Обиду эту свою я внешне не демон­стри­ровал, но обид­чиков старался игно­ри­ро­вать в общении и надолго как таковых запоминал.
Вот, по поводу одной такой нане­сённой мне обиды и, особенно, по ее потря­са­ющей причине, я и запомнил на всю остав­шуюся жизнь это последнее посе­щение нашим семей­ством госте­при­им­ного дома старика Гальперина.
Обид­чиком был молодой парень, ученик выпуск­ного 10-го класса. Я не помню ни его имени, ни даже того, кем он прихо­дился старику: сыном, внуком или племян­ником. Помню только, что он был очень высок, очень худ, узко­плеч и тонок в кости. Он не участ­вовал в застолье. Его звали и звали, но он, что-то промычав в ответ, так и не вышел в гостиную из своей дальней комнаты.
Только после ужина, когда сам старик позвал его послу­шать чудес­ного маль­чика, он приплёлся в гостиную, и, ни с кем не поздо­ро­вав­шись, улёгся на стоящий у стены большой диван, который, однако был короче длин­ного парня.
Он улёгся, положив голову на диванный валик, дальний от рядом с диваном стоя­щего моего декла­ма­ци­он­ного стула, а его вытя­нутые ноги в белых носках опира­лись икрами на ближний ко мне валик и их узкие длинные ступни нахо­ди­лись в полу­метре от меня.
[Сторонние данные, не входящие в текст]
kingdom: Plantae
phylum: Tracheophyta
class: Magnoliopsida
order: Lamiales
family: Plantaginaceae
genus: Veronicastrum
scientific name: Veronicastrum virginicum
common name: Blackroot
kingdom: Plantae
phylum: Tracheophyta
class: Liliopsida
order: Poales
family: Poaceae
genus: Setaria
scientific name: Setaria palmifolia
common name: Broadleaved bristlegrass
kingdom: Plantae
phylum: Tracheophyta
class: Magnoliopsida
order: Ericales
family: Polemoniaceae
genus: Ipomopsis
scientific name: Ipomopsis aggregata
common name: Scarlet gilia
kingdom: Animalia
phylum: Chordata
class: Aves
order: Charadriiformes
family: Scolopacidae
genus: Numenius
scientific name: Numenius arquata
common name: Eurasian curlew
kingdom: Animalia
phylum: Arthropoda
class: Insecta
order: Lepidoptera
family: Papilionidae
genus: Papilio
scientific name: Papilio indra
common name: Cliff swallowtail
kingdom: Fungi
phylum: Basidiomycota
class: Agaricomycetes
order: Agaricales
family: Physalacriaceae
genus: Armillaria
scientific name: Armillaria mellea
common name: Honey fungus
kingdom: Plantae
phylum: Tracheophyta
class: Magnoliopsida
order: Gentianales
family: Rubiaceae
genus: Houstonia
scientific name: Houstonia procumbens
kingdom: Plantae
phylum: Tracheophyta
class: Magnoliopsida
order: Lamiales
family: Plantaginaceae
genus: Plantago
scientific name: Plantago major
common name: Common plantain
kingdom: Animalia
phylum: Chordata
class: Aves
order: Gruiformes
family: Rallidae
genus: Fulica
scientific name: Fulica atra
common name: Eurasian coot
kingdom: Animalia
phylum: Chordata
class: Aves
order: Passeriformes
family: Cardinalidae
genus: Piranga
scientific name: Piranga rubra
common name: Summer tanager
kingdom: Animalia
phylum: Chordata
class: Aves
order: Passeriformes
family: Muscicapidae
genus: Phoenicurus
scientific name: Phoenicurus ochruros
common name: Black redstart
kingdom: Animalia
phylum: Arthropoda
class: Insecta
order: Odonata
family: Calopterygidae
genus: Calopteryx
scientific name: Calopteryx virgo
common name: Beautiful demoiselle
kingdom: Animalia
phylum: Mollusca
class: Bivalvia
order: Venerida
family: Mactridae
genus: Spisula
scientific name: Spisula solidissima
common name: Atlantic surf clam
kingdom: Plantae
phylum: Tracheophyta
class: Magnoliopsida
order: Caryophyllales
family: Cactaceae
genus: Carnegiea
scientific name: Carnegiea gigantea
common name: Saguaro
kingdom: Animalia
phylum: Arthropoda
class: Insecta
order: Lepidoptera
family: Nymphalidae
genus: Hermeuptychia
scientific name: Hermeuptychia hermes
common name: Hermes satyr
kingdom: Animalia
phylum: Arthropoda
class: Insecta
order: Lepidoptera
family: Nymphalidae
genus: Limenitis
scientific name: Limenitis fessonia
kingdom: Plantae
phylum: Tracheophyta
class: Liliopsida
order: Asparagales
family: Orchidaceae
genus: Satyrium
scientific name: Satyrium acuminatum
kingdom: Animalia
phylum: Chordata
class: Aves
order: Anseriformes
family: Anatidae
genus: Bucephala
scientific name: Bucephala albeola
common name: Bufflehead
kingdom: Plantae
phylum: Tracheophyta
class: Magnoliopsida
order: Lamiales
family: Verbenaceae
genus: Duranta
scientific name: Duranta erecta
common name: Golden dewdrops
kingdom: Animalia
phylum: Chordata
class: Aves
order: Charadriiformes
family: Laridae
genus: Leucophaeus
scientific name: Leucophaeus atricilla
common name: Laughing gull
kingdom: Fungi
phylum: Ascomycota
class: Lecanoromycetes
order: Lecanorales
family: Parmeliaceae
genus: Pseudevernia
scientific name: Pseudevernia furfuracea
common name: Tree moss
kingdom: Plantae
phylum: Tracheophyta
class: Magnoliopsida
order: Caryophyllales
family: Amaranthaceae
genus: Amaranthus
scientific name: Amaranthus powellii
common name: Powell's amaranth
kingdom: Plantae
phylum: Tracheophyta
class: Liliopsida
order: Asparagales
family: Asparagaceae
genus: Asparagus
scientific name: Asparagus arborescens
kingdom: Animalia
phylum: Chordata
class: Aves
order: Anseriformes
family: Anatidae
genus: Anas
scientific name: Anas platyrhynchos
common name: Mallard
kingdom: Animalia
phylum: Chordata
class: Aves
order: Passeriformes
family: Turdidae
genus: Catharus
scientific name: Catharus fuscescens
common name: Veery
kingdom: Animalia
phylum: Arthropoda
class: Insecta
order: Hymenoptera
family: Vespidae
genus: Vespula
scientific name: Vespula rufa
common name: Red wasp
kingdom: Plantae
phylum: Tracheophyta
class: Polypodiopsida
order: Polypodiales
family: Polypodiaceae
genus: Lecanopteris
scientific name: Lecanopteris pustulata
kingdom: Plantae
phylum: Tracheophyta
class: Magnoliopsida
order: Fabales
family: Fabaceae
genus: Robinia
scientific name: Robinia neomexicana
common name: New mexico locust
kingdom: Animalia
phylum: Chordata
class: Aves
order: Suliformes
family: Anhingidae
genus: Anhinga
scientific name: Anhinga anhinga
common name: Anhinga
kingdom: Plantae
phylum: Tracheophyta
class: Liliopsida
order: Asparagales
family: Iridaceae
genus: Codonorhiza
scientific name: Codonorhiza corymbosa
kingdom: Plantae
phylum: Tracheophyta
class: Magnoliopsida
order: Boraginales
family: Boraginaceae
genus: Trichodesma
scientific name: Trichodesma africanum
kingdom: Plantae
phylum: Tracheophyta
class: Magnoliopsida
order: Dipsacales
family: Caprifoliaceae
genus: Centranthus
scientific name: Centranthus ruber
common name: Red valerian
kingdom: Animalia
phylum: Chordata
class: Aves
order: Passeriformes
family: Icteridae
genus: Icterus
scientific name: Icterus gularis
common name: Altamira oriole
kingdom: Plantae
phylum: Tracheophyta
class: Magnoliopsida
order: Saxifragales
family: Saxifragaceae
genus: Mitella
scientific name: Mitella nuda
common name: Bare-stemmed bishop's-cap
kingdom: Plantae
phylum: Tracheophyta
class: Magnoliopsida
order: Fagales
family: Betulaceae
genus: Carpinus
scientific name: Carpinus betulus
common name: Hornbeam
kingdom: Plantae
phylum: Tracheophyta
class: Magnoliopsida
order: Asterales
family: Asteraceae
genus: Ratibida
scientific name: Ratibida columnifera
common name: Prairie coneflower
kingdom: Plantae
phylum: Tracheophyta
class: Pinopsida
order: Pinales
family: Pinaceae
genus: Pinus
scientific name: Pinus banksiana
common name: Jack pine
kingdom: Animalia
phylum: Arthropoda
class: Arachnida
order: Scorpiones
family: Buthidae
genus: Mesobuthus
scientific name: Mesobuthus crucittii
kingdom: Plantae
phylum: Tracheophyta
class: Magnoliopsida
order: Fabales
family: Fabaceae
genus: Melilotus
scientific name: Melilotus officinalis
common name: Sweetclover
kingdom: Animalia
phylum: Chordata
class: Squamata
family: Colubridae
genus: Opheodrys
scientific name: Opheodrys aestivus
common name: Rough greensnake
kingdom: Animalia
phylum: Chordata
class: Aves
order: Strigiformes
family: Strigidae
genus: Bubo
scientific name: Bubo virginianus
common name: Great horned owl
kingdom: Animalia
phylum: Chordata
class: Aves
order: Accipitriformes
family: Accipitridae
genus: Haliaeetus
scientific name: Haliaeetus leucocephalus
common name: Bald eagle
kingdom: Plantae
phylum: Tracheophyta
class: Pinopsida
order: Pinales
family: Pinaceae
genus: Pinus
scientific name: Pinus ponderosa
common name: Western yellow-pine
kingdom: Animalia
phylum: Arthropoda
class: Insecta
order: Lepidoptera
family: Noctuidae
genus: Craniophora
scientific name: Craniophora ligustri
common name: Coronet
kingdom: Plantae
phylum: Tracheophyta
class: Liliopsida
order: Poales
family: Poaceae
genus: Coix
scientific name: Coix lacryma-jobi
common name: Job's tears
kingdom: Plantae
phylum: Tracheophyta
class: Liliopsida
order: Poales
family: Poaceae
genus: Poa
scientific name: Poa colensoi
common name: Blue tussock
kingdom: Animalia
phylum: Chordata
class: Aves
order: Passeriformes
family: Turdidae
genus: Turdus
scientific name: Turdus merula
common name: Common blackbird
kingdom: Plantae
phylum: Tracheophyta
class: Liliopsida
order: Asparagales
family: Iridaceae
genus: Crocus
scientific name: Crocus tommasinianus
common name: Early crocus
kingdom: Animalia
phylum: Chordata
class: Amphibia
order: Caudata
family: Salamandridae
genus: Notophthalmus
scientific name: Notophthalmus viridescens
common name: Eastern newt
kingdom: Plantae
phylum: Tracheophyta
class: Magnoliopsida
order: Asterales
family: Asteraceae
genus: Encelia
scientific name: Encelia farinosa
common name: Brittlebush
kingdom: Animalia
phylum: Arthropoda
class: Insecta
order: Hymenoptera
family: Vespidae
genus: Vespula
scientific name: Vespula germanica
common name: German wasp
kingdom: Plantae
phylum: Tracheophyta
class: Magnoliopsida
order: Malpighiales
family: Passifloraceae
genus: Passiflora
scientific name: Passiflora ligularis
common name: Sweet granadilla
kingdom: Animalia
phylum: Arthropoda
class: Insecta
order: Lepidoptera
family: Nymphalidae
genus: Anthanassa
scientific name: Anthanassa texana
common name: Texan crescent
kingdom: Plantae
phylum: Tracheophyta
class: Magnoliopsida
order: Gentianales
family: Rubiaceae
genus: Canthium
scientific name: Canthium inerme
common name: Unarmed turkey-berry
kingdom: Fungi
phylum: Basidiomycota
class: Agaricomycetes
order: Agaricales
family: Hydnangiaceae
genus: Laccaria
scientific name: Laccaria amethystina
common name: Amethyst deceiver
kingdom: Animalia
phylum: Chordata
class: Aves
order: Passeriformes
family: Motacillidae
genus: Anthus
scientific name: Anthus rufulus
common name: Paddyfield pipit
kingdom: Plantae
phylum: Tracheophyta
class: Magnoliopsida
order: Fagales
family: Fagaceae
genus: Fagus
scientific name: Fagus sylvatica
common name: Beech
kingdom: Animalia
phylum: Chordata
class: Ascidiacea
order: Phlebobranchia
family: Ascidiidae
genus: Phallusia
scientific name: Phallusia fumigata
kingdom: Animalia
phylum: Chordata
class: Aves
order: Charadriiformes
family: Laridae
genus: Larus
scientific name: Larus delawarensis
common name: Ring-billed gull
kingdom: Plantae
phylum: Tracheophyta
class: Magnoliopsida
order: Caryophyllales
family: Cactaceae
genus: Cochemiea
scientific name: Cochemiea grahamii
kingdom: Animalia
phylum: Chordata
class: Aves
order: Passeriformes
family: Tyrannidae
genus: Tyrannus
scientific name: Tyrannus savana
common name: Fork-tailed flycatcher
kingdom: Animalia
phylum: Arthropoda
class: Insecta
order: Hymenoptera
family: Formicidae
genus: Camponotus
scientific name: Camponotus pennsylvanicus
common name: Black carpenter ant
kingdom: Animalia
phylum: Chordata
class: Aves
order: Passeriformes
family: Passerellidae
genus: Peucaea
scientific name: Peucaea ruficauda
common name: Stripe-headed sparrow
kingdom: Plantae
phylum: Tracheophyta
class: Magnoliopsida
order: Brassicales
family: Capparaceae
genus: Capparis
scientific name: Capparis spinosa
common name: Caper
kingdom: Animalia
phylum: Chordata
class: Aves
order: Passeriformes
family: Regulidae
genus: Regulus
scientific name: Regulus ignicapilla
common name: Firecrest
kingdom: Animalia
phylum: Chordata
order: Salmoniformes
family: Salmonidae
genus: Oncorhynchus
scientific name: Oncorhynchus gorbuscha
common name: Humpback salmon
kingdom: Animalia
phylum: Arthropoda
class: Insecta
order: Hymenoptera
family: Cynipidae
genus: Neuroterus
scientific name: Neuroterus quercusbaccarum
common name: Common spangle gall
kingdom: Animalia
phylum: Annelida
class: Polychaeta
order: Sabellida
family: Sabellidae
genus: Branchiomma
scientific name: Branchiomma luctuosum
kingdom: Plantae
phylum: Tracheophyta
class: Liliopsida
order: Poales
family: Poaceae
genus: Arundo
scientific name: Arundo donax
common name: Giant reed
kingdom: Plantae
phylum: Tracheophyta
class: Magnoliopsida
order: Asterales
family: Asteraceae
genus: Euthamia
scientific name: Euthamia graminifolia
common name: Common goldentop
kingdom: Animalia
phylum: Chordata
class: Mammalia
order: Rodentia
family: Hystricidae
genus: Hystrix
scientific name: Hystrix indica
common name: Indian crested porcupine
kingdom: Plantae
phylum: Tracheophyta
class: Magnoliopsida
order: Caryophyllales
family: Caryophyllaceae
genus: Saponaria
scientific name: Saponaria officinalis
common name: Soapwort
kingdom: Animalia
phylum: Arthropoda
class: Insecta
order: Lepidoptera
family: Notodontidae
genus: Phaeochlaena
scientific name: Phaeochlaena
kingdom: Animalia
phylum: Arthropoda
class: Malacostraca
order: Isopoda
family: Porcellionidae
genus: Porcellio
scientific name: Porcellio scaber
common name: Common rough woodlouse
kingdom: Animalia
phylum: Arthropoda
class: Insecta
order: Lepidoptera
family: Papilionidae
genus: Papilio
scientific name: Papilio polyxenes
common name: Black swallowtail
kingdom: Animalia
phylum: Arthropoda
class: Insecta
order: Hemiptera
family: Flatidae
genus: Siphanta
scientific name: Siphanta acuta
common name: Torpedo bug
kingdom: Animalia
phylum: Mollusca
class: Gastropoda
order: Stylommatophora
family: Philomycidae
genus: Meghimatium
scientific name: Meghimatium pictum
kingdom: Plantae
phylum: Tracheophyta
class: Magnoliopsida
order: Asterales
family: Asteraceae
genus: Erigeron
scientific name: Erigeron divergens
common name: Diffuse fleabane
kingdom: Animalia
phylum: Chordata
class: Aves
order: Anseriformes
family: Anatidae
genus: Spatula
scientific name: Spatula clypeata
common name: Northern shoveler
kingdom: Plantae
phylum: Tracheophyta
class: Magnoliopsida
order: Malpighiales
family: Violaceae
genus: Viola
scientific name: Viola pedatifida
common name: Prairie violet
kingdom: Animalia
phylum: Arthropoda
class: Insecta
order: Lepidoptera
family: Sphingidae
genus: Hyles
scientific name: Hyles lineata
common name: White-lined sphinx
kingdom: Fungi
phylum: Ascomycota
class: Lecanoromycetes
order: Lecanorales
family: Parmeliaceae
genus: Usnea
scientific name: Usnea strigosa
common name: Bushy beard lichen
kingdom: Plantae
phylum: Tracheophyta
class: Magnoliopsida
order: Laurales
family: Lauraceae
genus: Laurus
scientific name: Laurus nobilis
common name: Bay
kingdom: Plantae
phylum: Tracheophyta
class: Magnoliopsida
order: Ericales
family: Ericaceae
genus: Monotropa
Все время моего вдох­но­вен­ного чтения парень лежал непо­движно, полу­при­крыв веки и не проявлял ника­кого инте­реса к проис­хо­дя­щему. Ничего так ни обижает артиста, как показное безраз­личие зрителя. Я не смог преодо­леть его, как ни старался. Особенно меня раздра­жали почему-то эти стоящие перед глазами каким-то мало­по­нятным то ли презре­нием, то ли укором его белые-белые носки.
Вечер был испорчен. Я зачислил длин­ного парня во враги, насу­пился и, поко­вы­ряв­шись в торте, есть его не стал. Мать даже забес­по­ко­и­лась, ни заболел ли…
Прошло совсем немного времени и из разго­воров взрослых я узнал, что на следу­ющий день после огор­чив­шего меня празд­нич­ного застолья тот странный нескладно длинный парень покончил жизнь само­убий­ством / застре­лился? / по причине несчастной любви к девушке из соседней женской школы.
Эта была первая, запом­нив­шаяся мне чело­ве­че­ская смерть, и до сих пор, един­ственная в моем окру­жении смерть из-за несчастной любви. На этом печальном событии закон­чи­лась моя звёздно-эстрадная карьера. Я сам, потеряв интерес, и усты­див­шись произо­шедшим с тем парнем, облыжно зачис­ленным мною во враги, прекратил ее. Мать поняла и на продол­жении карьеры не наста­и­вала. Сухой ее остаток: многое из того пушкин­ского, что я запомнил еще не умея читать, помню и до сих пор, на восьмом десятке прожитых лет.
Позже, уже старшим школь­ником, я слышал разго­воры о том, как юный Галь­перин решил уйти из жизни, узнав от добрых людей, что его гордая, непри­ка­са­емая любовь: комсо­молка, спортс­менка и краса­вица, похожая на актрису Людмилу Цели­ков­скую, и игравшая с ним как кошка с мышью, то отпуская, то вновь притя­гивая к себе острыми когот­ками, с девя­того класса жила со своим тренером по гимна­стике, была бере­менна от него и сделала подпольный аборт.
Гово­рили также, что через два года после смерти парня, она, уже студенткой, сорва­лась с верхней жерди разно­вы­соких брусьев и серьёзно повредив позво­ночник, стала калекой на всю остав­шуюся жизнь. Гово­рили, что таким образом бог наказал ее за того парня.
Но то была всего лишь фигура речи. В бога гово­рившие не верили. Тогда, в конце 50-х, религия была еще опиумом для народа и, как таковая, в отличие от нынешних благо­че­стивых времён, началь­ством кате­го­ри­чески не поощрялась.